• [Work order] Only the lines containing the string "Tumor" are needed; copy all of them from the listing.

• [Data records]
--

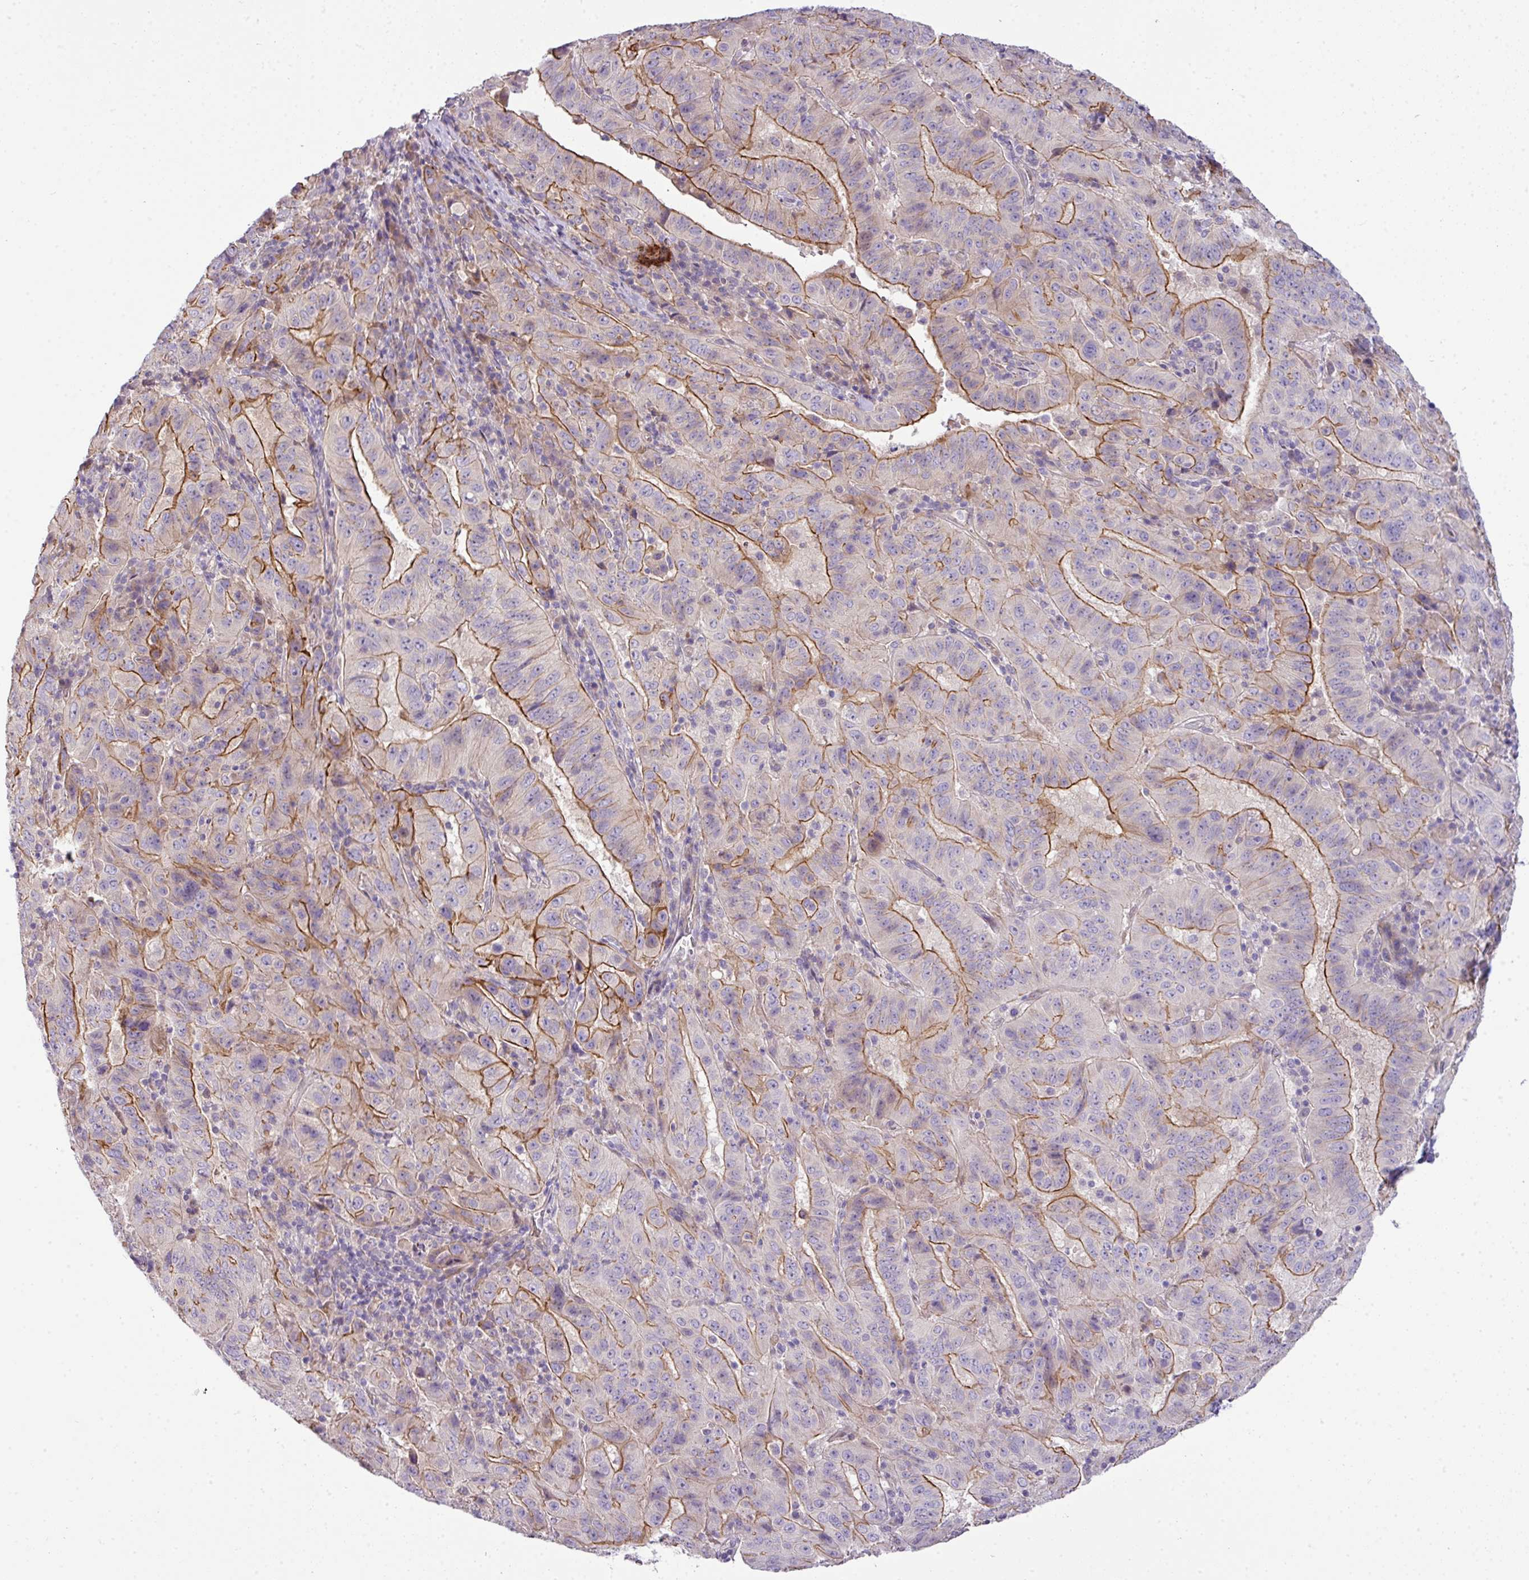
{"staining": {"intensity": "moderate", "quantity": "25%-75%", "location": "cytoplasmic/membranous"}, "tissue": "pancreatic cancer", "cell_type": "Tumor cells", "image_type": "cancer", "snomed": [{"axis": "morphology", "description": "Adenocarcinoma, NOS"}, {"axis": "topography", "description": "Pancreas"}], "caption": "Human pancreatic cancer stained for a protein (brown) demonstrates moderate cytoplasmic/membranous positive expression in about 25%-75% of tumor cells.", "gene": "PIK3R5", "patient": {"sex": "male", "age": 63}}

--

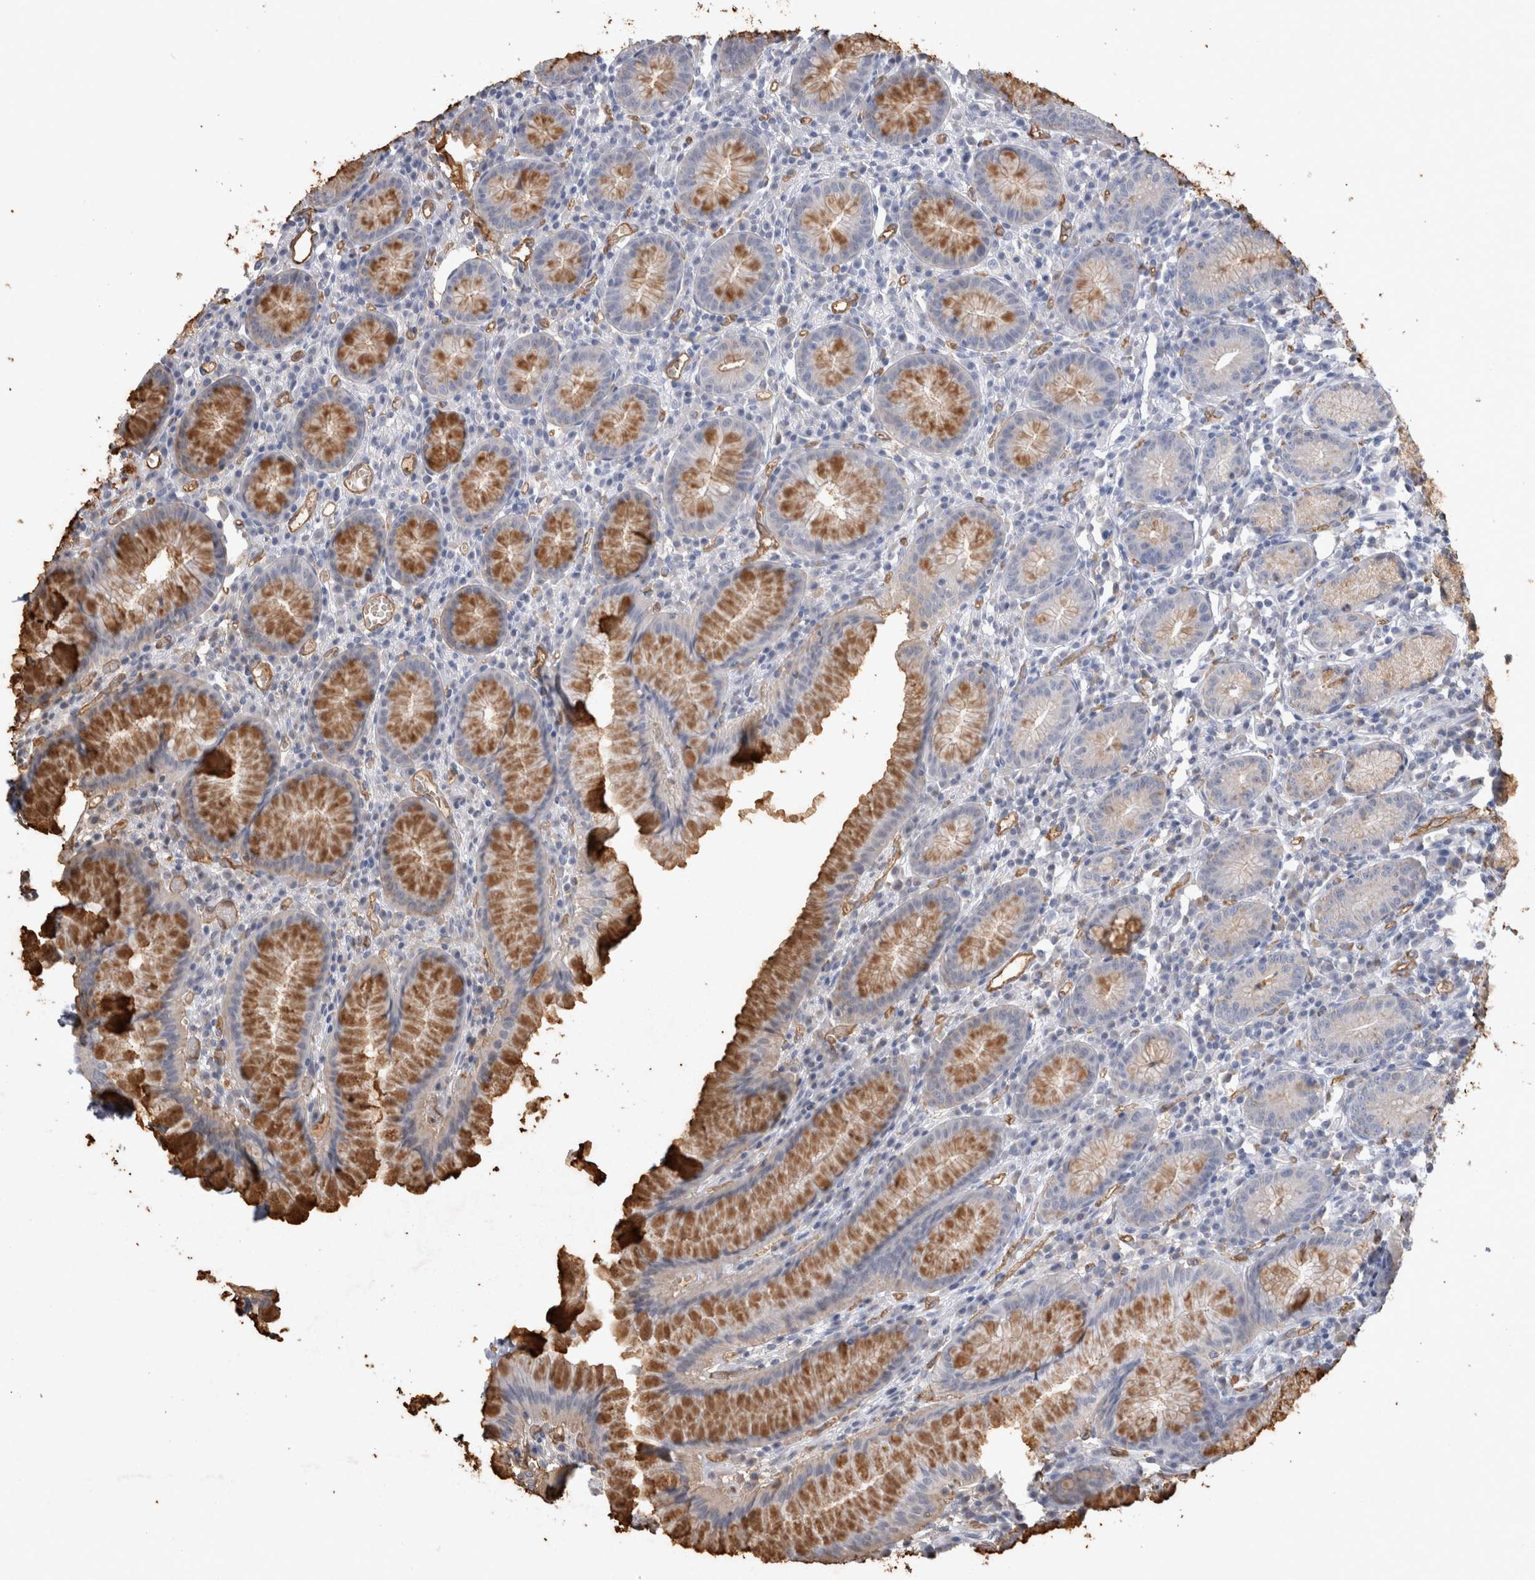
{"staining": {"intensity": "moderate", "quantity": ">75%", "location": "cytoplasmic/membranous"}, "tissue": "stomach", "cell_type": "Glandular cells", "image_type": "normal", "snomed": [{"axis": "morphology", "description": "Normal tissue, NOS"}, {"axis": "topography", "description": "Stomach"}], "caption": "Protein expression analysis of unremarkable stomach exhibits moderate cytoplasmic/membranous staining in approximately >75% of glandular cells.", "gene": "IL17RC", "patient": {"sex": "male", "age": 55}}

--

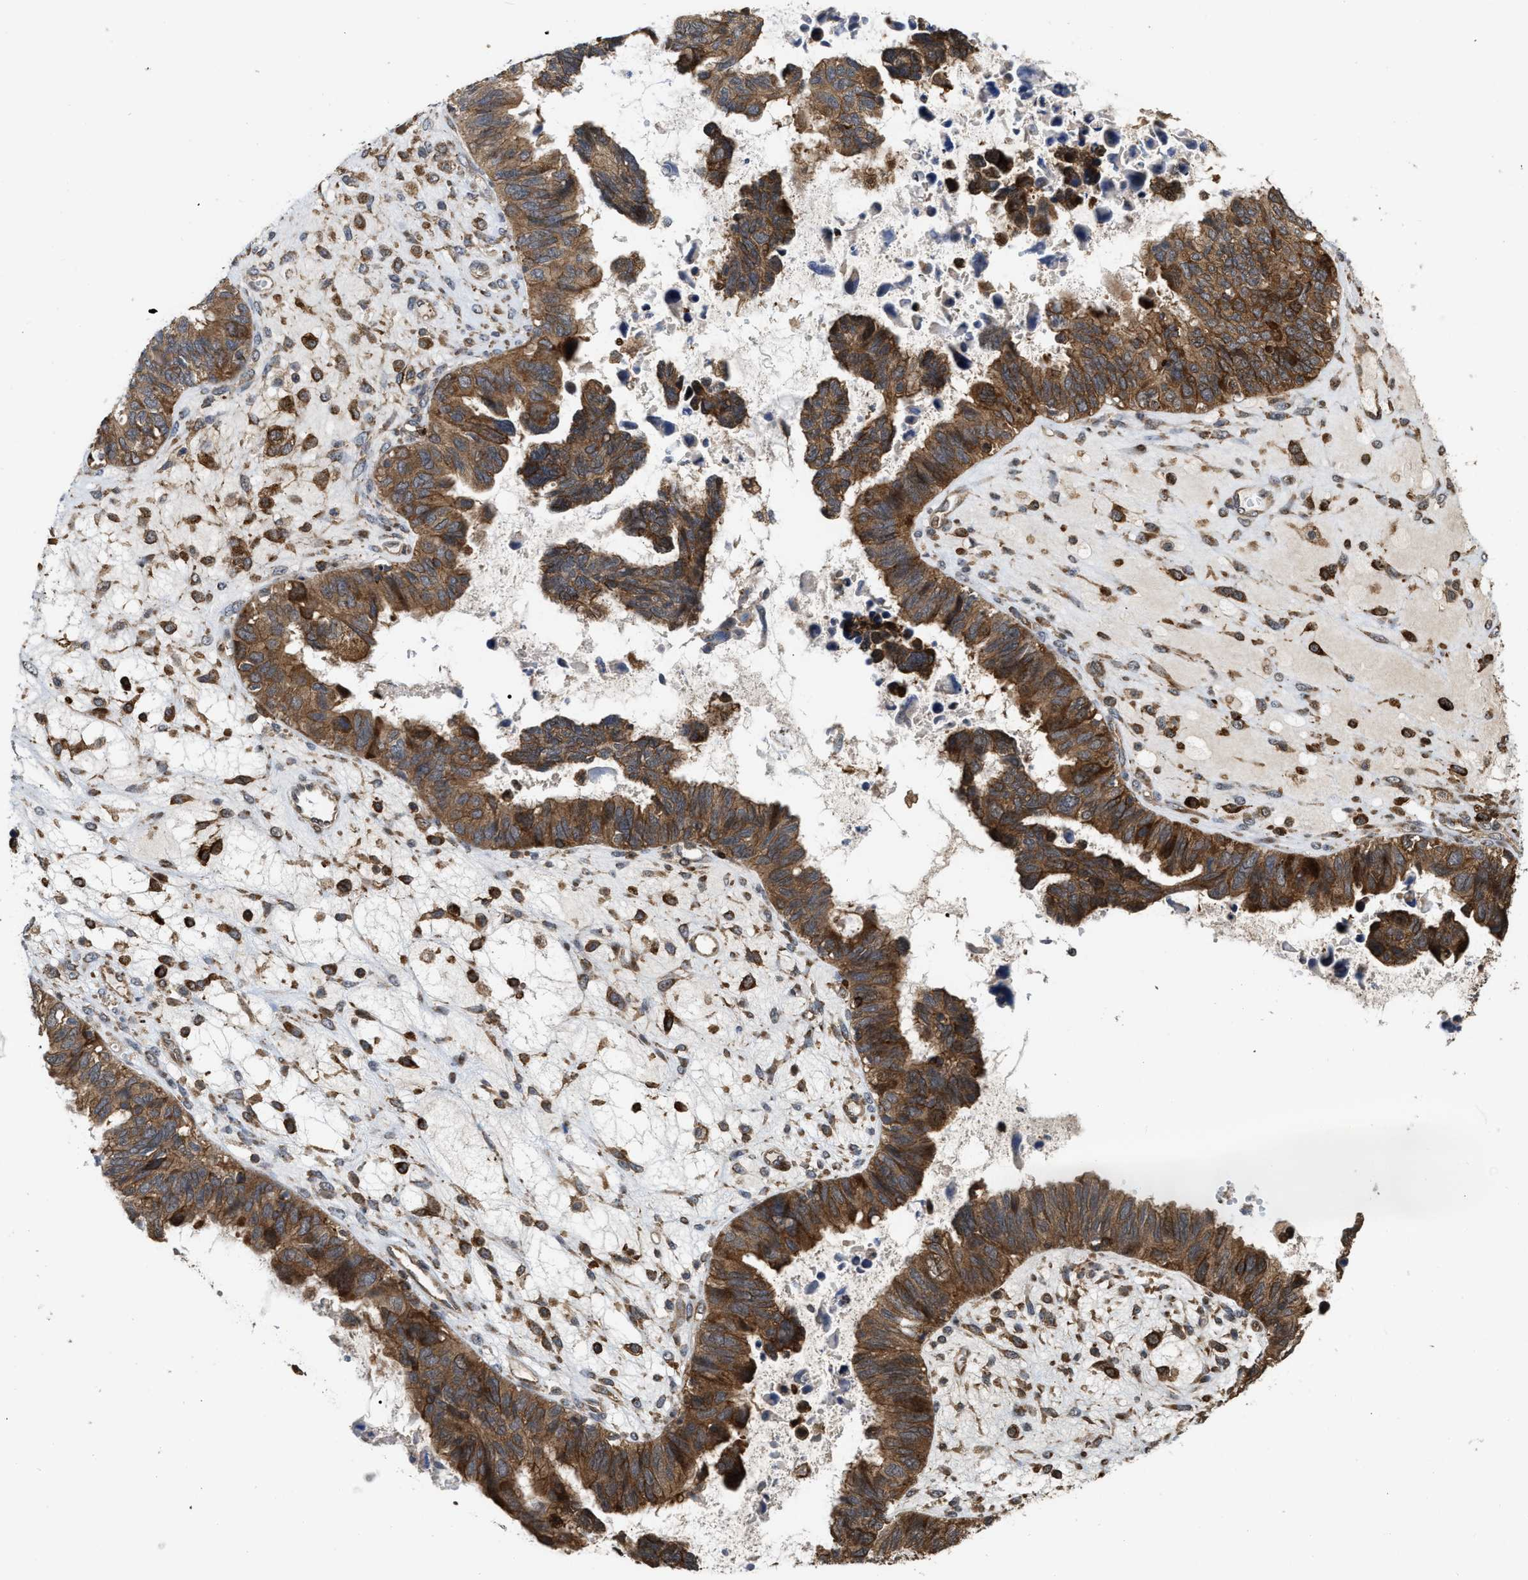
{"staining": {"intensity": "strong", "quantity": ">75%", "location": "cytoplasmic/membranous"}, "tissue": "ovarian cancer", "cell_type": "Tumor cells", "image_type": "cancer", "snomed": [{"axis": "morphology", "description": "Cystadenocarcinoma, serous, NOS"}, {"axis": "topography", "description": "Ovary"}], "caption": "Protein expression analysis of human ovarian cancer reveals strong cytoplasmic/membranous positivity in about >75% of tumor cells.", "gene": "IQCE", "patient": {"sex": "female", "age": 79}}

--

• [Solution for this exercise]
{"staining": {"intensity": "moderate", "quantity": "25%-75%", "location": "cytoplasmic/membranous"}, "tissue": "pancreatic cancer", "cell_type": "Tumor cells", "image_type": "cancer", "snomed": [{"axis": "morphology", "description": "Adenocarcinoma, NOS"}, {"axis": "topography", "description": "Pancreas"}], "caption": "Human pancreatic cancer stained for a protein (brown) demonstrates moderate cytoplasmic/membranous positive expression in about 25%-75% of tumor cells.", "gene": "PIK3R5", "patient": {"sex": "male", "age": 63}}
{"staining": {"intensity": "strong", "quantity": ">75%", "location": "cytoplasmic/membranous"}, "tissue": "ovarian cancer", "cell_type": "Tumor cells", "image_type": "cancer", "snomed": [{"axis": "morphology", "description": "Cystadenocarcinoma, serous, NOS"}, {"axis": "topography", "description": "Ovary"}], "caption": "Protein expression analysis of human ovarian cancer reveals strong cytoplasmic/membranous positivity in about >75% of tumor cells.", "gene": "IQCE", "patient": {"sex": "female", "age": 79}}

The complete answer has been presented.